Photobleaching difference absorption spectra of human cone pigments: quantitative analysis and comparison to other methods.

Four human cone pigment apoproteins were expressed by transfection of human tissue culture cells with the corresponding complementary DNA clones. Following reconstitution of the cone pigments by incubation with 11-cis retinal, photobleaching difference absorption spectra were obtained for the blue pigment, the green pigment, and two polymorphic variants of the red pigment. These spectra were analyzed to determine the wavelengths of maximal absorbance and the bandwidths. The recombinant cone pigment spectra were compared to human cone spectral sensitivities and cone pigment absorption spectra determined by microspectrophotometry, single-cell electrophysiology, reflection densitometry, electroretinography, and psychophysical color and brightness matching.

Absorption spectra of the hybrid pigments responsible for anomalous color vision.

Unequal homologous recombination events between green and red cone pigment genes produce the red-green or green-red hybrid pigment genes found in many individuals with variant color vision. Photobleaching difference absorption spectroscopy of hybrid pigments produced in cultured cells shows that the spectral sensitivity of each hybrid pigment is intermediate between the parental green and red pigment sensitivities. Amino acids encoded by exons 2, 3, 4, and 5 produce spectral shifts at the wavelength of maximal absorbance of 0 to 4, 0 to 4, 3 to 4, and 15 to 21 nanometers, respectively, the exact value depending on the identities of amino acids elsewhere in the hybrid.

A locus control region adjacent to the human red and green visual pigment genes.

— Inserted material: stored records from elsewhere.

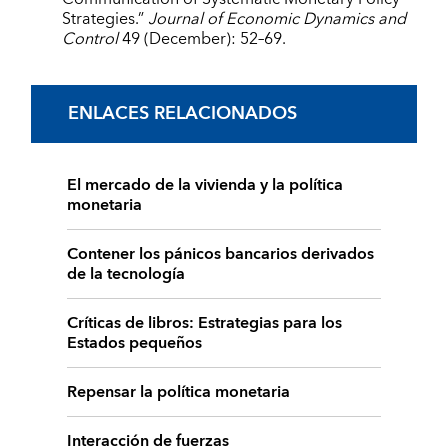
Strategies.”
Journal of Economic Dynamics and
Control
49 (December): 52–69.
ENLACES RELACIONADOS
El mercado de la vivienda y la política
monetaria
Contener los pánicos bancarios derivados
de la tecnología
Críticas de libros: Estrategias para los
Estados pequeños
Repensar la política monetaria
Interacción de fuerzas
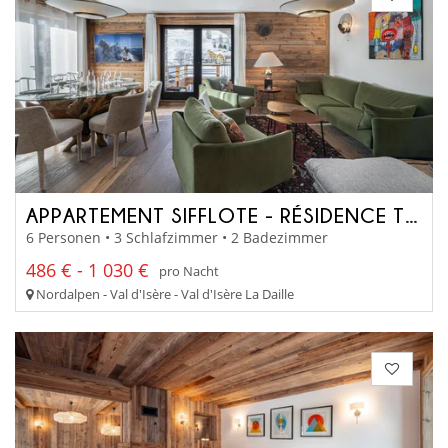
APPARTEMENT SIFFLOTE - RÉSIDENCE TOVIÈRE
6 Personen • 3 Schlafzimmer • 2 Badezimmer
486 € - 1 030 €
pro Nacht
Nordalpen - Val d'Isère - Val d'Isère La Daille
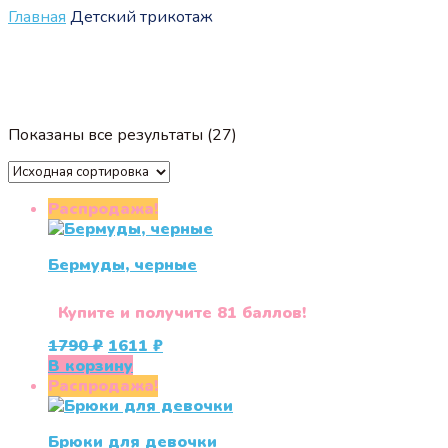
Главная
Детский трикотаж
Показаны все результаты (27)
Распродажа!
Бермуды, черные
Купите и получите 81 баллов!
Первоначальная
Текущая
1790
₽
1611
₽
цена
цена:
В корзину
составляла
1611 ₽.
Распродажа!
1790 ₽.
Брюки для девочки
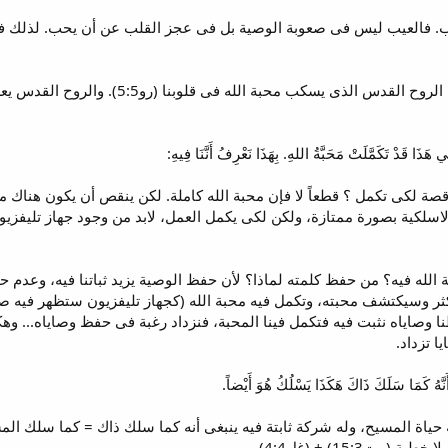
. فالعيب ليس فى صعوبة الوصية بل فى عجز القلب عن أن يحب. لذلك في
قصة لكى تكمل ؟ قطعاً لا فإن محبة الله كاملة. لكن ينقص أن يكون هناك م
لكية بصورة ممتازة، ولكن لكى يكمل العمل، لابد من وجود جهاز تليفزيون
الله فيه؟ من حفظ كلمته لماذا؟ لأن حفظ الوصية يزيد ثباتنا فيه، وعدم ح
كثر وسيكتشف محبته، وتكمل فيه محبة الله (كجهاز تليفزيون ستظهر فيه صورة 
وصاياه نثبت فيه فتكمل فينا المحبة، فنزداد رغبة فى حفظ وصاياه... وهكذا 
 تزداد.
 حياة المسيح، وله شركة ثابتة فيه ينبغى أنه كما سلك ذاك = كما سلك ا
ت15:3) + (غل4:4).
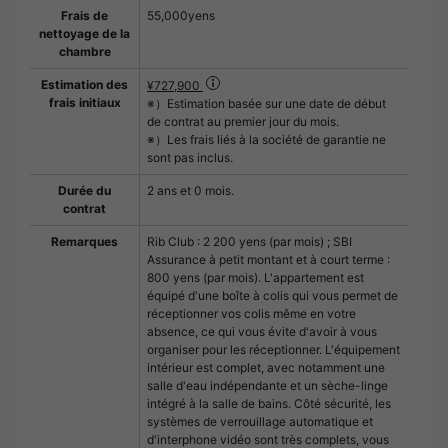
Frais de
55,000yens
nettoyage de la
chambre
Estimation des
¥727,900
frais initiaux
※）Estimation basée sur une date de début
de contrat au premier jour du mois.
※）Les frais liés à la société de garantie ne
sont pas inclus.
Durée du
2 ans et 0 mois.
contrat
Remarques
Rib Club : 2 200 yens (par mois) ; SBI
Assurance à petit montant et à court terme :
800 yens (par mois). L'appartement est
équipé d'une boîte à colis qui vous permet de
réceptionner vos colis même en votre
absence, ce qui vous évite d'avoir à vous
organiser pour les réceptionner. L'équipement
intérieur est complet, avec notamment une
salle d'eau indépendante et un sèche-linge
intégré à la salle de bains. Côté sécurité, les
systèmes de verrouillage automatique et
d'interphone vidéo sont très complets, vous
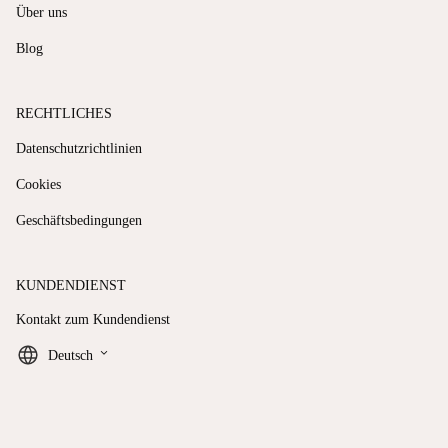
Über uns
Blog
RECHTLICHES
Datenschutzrichtlinien
Cookies
Geschäftsbedingungen
KUNDENDIENST
Kontakt zum Kundendienst
keyboard_arrow_down
Deutsch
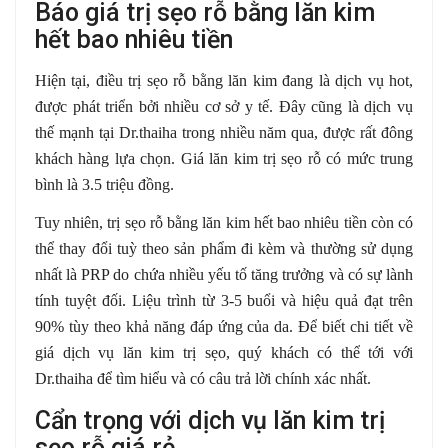
Báo giá trị sẹo rỗ bằng lăn kim
hết bao nhiêu tiền
Hiện tại, điều trị sẹo rỗ bằng lăn kim đang là dịch vụ hot,
được phát triển bởi nhiều cơ sở y tế. Đây cũng là dịch vụ
thế mạnh tại Dr.thaiha trong nhiều năm qua, được rất đông
khách hàng lựa chọn. Giá lăn kim trị sẹo rỗ có mức trung
bình là 3.5 triệu đồng.
Tuy nhiên, trị sẹo rỗ bằng lăn kim hết bao nhiêu tiền còn có
thể thay đổi tuỳ theo sản phẩm đi kèm và thường sử dụng
nhất là PRP do chứa nhiều yếu tố tăng trưởng và có sự lành
tính tuyệt đối. Liệu trình từ 3-5 buổi và hiệu quả đạt trên
90% tùy theo khả năng đáp ứng của da. Để biết chi tiết về
giá dịch vụ lăn kim trị sẹo, quý khách có thể tới với
Dr.thaiha để tìm hiểu và có câu trả lời chính xác nhất.
Cẩn trọng với dịch vụ lăn kim trị
sẹo rỗ giá rẻ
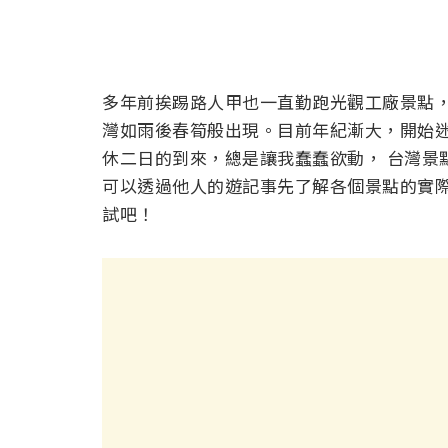
多年前挨踢路人甲也一直勤跑光觀工廠景點
灣如雨後春筍般出現。目前年紀漸大，開始
休二日的到來，總是讓我蠢蠢欲動， 台灣景
可以透過他人的遊記事先了解各個景點的實
試吧！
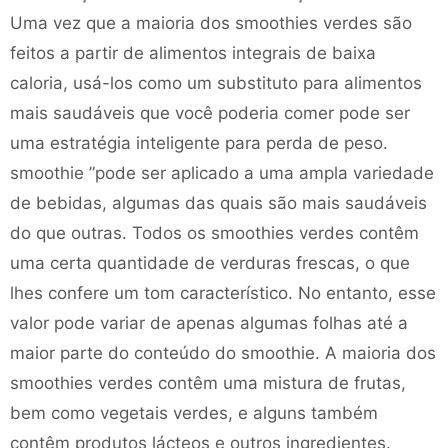
Uma vez que a maioria dos smoothies verdes são
feitos a partir de alimentos integrais de baixa
caloria, usá-los como um substituto para alimentos
mais saudáveis ​​que você poderia comer pode ser
uma estratégia inteligente para perda de peso.
smoothie ”pode ser aplicado a uma ampla variedade
de bebidas, algumas das quais são mais saudáveis ​​
do que outras. Todos os smoothies verdes contêm
uma certa quantidade de verduras frescas, o que
lhes confere um tom característico. No entanto, esse
valor pode variar de apenas algumas folhas até a
maior parte do conteúdo do smoothie. A maioria dos
smoothies verdes contêm uma mistura de frutas,
bem como vegetais verdes, e alguns também
contêm produtos lácteos e outros ingredientes.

Deletion of sequences 5' of the human red and green pigment gene array results in blue cone monochromacy, a disorder in which both red and green cone function are absent. To test whether these sequences are required for transcription of the adjacent visual pigment genes in cone photoreceptors, we produced transgenic mice carrying sequences upstream of the red and green pigment genes fused to a beta-galactosidase reporter. The patterns of transgene expression indicate that the human sequences direct expression to both long and short wave-sensitive cones in the mouse retina and that a region between 3.1 kb and 3.7 kb 5' of the red pigment gene transcription initiation site is essential for expression. Sequences within this region are highly conserved among humans, mice, and cattle, even though the latter two species have only a single visual pigment gene at this locus. These experiments suggest a model in which an interaction between the conserved 5' region and either the red or the green pigment gene promoter determines which of the two genes a given cone expresses.

Absorption spectra of human cone pigments.

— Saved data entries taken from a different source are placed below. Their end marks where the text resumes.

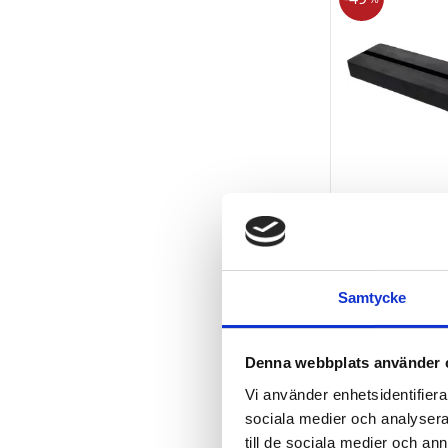
Gummidyna 
spår för lyft
x 35 mm
Samtycke
713
k
1 406
kr
KÖP
Denna webbplats använder 
Vi använder enhetsidentifierar
sociala medier och analysera 
till de sociala medier och a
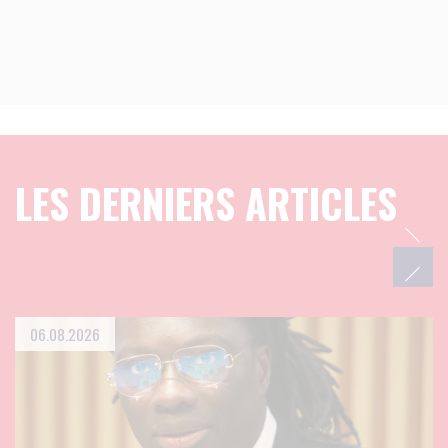
LES DERNIERS ARTICLES
06.08.2026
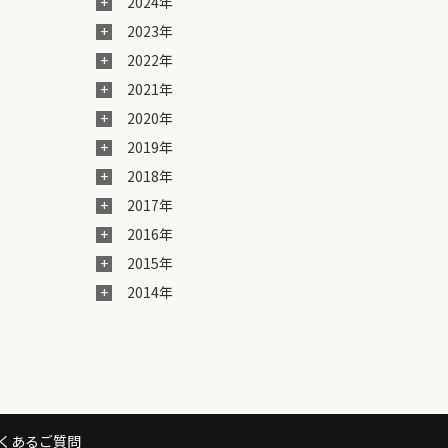
2024年
2023年
2022年
2021年
2020年
2019年
2018年
2017年
2016年
2015年
2014年
くあるご質問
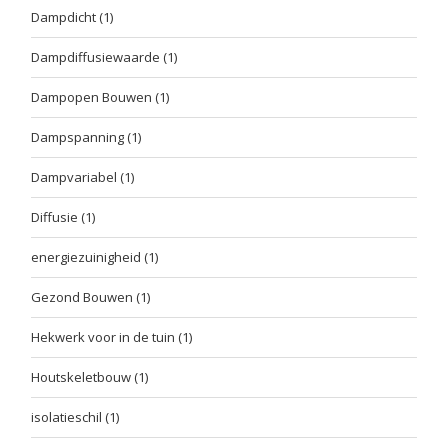
Dampdicht
(1)
Dampdiffusiewaarde
(1)
Dampopen Bouwen
(1)
Dampspanning
(1)
Dampvariabel
(1)
Diffusie
(1)
energiezuinigheid
(1)
Gezond Bouwen
(1)
Hekwerk voor in de tuin
(1)
Houtskeletbouw
(1)
isolatieschil
(1)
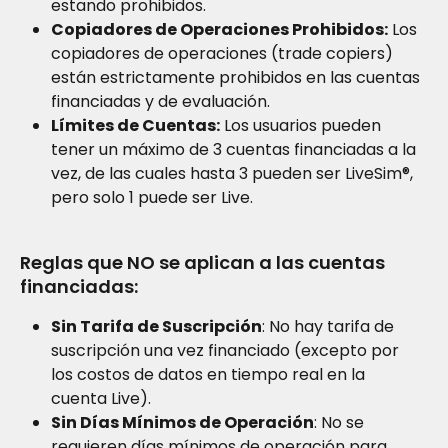
estando prohibidos.
Copiadores de Operaciones Prohibidos:
 Los 
copiadores de operaciones (trade copiers) 
están estrictamente prohibidos en las cuentas 
financiadas y de evaluación.
Límites de Cuentas:
 Los usuarios pueden 
tener un máximo de 3 cuentas financiadas a la 
vez, de las cuales hasta 3 pueden ser LiveSim®, 
pero solo 1 puede ser Live.
Reglas que NO se aplican a las cuentas 
financiadas:
Sin Tarifa de Suscripción
: No hay tarifa de 
suscripción una vez financiado (excepto por 
los costos de datos en tiempo real en la 
cuenta Live).
Sin Días Mínimos de Operación
: No se 
requieren días mínimos de operación para 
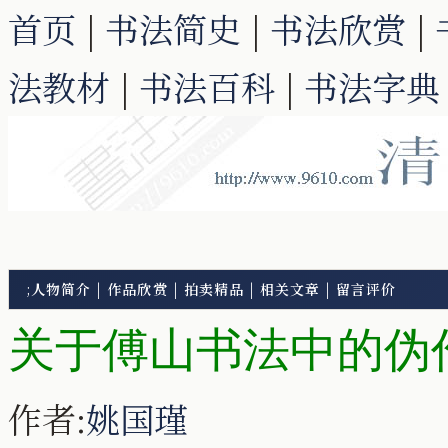
首页
|
书法简史
|
书法欣赏
|
法教材
|
书法百科
|
书法字典
;
人物简介
|
作品欣赏
|
拍卖精品
|
相关文章
|
留言评价
关于傅山书法中的伪
作者:
姚国瑾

Human colour vision is mediated by three light-sensitive pigments, each found in a different cone-cell type. The absorption spectra of the human cone pigments have been sought for over a century using techniques such as psychophysical colour matching, reflection densitometry, electroretinography, single-cell action spectra and, most directly, microspectrophotometry. We report here a direct determination of the human cone pigment photobleaching difference absorption spectra after the production of each cone pigment apoprotein in tissue culture cells transfected with the corresponding complementary DNA clones. The mean values for the wavelength of maximal absorption are 426 nm for the blue pigment, 530 nm for the green pigment, and 552 nm and 557 nm for two polymorphic variants of the red pigment.